TRADITIONAL leaders in Matabeleland said they were in a fix over how to handle cases of witchcraft because of the contradictions between constitutional law and local culture.


The Constitution does not recognise witchcraft, while in the local culture people acknowledge the practice.

Chief Gampu of Tsholotsho told Southern Eye that there has been an upsurge in witchcraft-related disputes that are brought to the courts and traditional leaders did not know how to deal with them and in most cases ended up falling foul of the constitutional law, being called to play a role using traditional means to resolve the cases and unite the community.

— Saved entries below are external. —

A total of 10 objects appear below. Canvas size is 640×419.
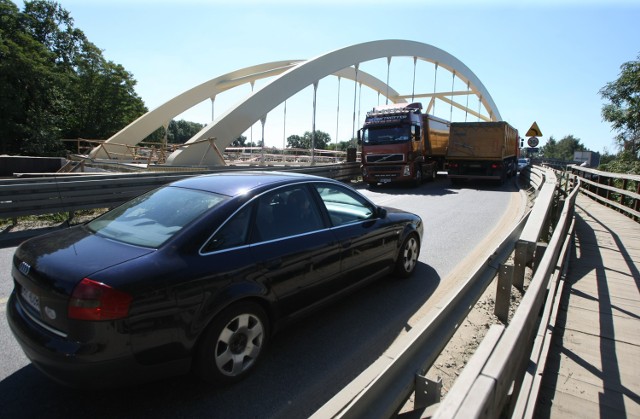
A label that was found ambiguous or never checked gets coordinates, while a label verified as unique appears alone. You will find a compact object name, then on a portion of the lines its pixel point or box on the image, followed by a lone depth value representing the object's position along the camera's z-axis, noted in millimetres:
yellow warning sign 19391
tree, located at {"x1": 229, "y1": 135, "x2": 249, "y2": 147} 109188
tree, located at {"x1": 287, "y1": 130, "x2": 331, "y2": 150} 118050
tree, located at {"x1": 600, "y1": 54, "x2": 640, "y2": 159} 24375
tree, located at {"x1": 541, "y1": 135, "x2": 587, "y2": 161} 119938
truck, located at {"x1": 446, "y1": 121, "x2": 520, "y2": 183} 17562
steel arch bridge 17844
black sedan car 2266
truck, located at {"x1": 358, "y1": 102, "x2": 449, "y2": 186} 15977
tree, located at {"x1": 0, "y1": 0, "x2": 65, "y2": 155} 30378
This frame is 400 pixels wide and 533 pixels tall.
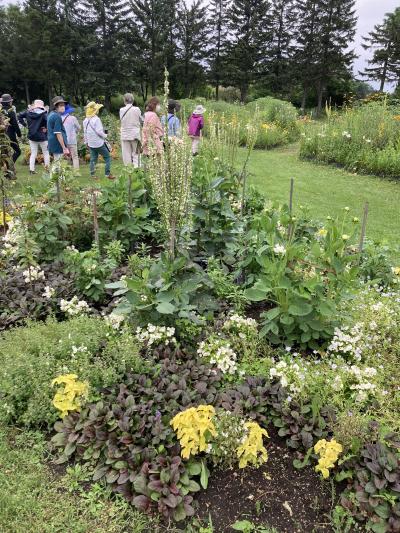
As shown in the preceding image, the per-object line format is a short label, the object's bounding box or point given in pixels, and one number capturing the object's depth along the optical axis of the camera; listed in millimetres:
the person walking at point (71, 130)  8680
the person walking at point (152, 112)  7077
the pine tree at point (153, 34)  36469
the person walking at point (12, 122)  8438
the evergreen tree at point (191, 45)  38062
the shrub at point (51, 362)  2729
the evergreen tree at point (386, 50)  37156
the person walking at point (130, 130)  7906
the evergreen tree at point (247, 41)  36906
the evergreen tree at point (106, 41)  34031
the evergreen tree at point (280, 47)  37031
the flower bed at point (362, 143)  9703
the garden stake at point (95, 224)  4008
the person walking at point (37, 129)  8758
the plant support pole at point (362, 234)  3442
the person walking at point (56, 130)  7996
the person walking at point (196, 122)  9570
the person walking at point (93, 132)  8258
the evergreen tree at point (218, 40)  38344
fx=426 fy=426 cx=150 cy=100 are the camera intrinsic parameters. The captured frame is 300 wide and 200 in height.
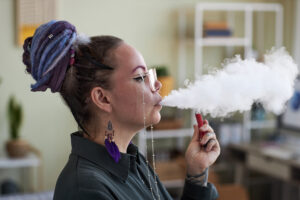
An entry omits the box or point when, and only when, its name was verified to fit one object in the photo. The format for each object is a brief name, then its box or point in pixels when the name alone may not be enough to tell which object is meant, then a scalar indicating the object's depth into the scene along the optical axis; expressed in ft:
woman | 3.58
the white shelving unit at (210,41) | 12.64
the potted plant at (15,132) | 11.23
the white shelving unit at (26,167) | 11.05
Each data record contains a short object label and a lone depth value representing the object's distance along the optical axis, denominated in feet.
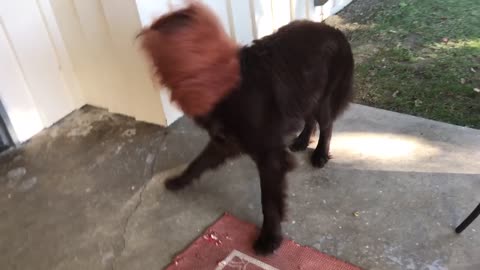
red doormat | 4.78
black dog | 4.44
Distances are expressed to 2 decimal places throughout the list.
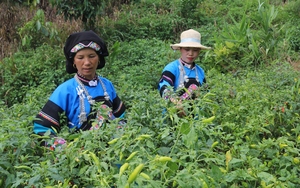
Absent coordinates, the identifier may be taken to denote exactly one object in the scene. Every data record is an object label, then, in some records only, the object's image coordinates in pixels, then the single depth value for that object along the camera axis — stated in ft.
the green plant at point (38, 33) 17.62
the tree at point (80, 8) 20.43
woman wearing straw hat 10.48
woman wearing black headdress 7.54
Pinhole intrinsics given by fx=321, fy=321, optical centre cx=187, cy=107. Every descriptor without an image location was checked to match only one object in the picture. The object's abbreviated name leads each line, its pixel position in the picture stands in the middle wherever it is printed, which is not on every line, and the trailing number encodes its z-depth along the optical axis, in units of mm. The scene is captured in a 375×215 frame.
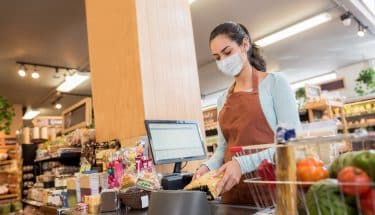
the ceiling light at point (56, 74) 7000
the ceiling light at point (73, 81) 7215
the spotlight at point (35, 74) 6727
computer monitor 1721
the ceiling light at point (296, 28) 5361
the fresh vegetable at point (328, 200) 623
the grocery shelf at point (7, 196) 5294
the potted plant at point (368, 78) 6832
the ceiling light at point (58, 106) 10132
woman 1356
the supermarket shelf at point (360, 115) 4653
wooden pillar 2201
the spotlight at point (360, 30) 5697
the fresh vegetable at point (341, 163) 663
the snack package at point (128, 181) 1567
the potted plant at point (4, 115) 5203
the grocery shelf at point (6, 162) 5736
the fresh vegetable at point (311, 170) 691
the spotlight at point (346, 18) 5327
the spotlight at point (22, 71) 6443
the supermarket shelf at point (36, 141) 4540
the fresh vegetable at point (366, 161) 604
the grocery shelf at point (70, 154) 2824
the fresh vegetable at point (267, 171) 858
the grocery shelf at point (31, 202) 3021
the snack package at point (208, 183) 1116
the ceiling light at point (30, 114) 10501
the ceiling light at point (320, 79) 9344
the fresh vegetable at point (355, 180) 584
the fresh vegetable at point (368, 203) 577
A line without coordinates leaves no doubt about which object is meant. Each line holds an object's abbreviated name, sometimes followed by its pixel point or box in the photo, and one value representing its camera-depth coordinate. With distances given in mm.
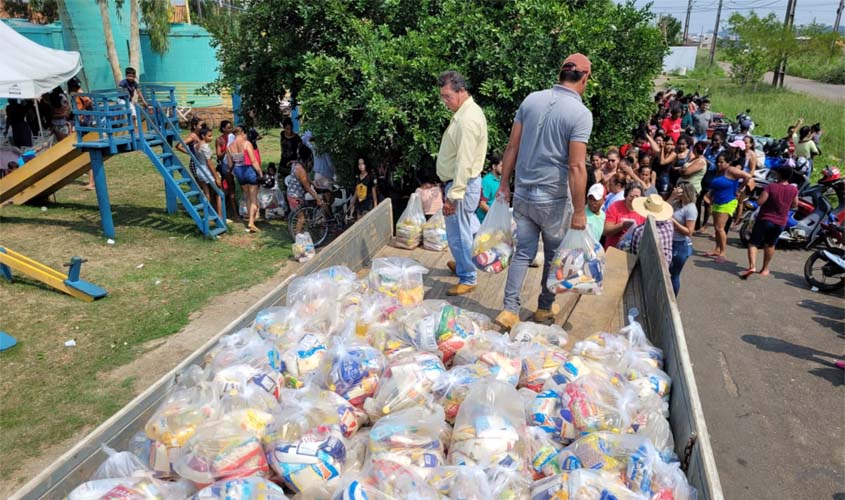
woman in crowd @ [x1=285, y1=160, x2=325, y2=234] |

“There is a problem that we as traditional leaders face in dealing with witchcraft disputes. This is because of the Witchcraft Suppression Act, a colonial law which is still in force today. In our culture as Africans, everyone knows that there is witchcraft. But when you label someone as such, you end up being arrested and you cannot get away with such claims,” Chief Gampu said.

“But we, as chiefs, deal with these things all the time and if someone is said to be a witch, we can allow or direct the parties concerned to go to traditional healers, and these days there are those who are called tsikamutandas (witch hunters), for confirmation. The law does not allow such and I also do not support witch hunters.”

He said traditional leaders were under extreme pressure as they were expected to deal with cases of sorcery, especially when their subjects clash over witchcraft-related matters.

He appealed to government to find a way around the problem and cited cases in which villagers ended up poisoning each other over witchcraft allegations.

Government can no longer continue to ignore the reality of witchcraft because it was in existence, and chiefs wanted guidance from government on how to deal with the issue, he added.